# Magazines take a long time to download on ipad2



## mlewis78 (Apr 19, 2009)

I started paper subscriptions to a few magazines recently and am downloading Vanity Fair to my ipad.  I think the December issue has been downloading for 25 minute now (didn't notice exactly what time it started).  It's 470 mb.  Geez!  I need to do other things and am almost sorry I started this.  The Feb. issue didn't take as long, but it was a while.  If I don't keep an eye on it, my ipad goes to sleep and stops downloading.  I thought it was long with The New Yorker, but Vanity Fair takes much longer.


----------



## skyblue (Dec 23, 2009)

In theory, I think this is a marvelous application for iPad.  In reality, I have my doubts.


----------



## KindleGirl (Nov 11, 2008)

I've downloaded quite a few magazines on my iPad 1 and it has never taken more than a few minutes.
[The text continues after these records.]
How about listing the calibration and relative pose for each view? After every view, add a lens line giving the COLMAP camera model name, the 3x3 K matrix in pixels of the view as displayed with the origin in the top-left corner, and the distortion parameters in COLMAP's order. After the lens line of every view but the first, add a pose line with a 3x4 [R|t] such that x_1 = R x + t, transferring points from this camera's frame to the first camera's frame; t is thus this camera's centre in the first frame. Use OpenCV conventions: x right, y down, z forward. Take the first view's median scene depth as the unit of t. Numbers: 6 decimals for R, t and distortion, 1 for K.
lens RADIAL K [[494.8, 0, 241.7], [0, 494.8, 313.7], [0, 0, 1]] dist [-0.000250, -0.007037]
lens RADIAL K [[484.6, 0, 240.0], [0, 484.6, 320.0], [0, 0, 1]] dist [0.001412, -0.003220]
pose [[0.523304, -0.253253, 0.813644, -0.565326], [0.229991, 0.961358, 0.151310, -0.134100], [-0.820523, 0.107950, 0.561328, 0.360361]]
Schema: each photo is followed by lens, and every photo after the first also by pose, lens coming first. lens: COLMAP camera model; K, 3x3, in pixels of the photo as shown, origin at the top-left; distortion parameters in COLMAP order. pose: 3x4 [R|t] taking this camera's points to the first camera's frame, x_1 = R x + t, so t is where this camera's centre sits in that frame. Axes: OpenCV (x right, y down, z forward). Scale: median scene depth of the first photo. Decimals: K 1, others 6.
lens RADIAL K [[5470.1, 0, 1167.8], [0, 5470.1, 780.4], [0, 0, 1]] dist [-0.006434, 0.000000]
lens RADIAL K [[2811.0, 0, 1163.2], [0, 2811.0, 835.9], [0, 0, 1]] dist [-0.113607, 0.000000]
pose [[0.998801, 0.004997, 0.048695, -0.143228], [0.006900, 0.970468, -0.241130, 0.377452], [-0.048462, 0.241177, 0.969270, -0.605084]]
For me, I don't think I'd ever do it again if it took 25 minutes...that seems like a long time.


----------



## mlewis78 (Apr 19, 2009)

The particular magazine that took so long has a lot of color images and items you can click on to see more features.  It was the December issue of Vanity Fair.


----------



## kindlegrl81 (Jan 19, 2010)

Magazines take forever to download onto my iPad.  

This is one of the things I really like about the Kindle Fire; magazines don't take nearly as long to download, especially the ones purchased through the news stand (as compared to through Zinio).  I did a couple of 14 day trials and all the magazines took less than a minute to download.  Even the magazines I go through Zinio with download faster than on the iPad.


----------



## R. M. Reed (Nov 11, 2009)

I have downloaded comic books onto my iPad, and that didn't take long. They have fewer pages, but lots of color images.


----------



## mlewis78 (Apr 19, 2009)

The magazines I have on my ipad were purchased as print subscriptions.  I don't have any subscriptions exclusively for the ipad.  They would cost more.


----------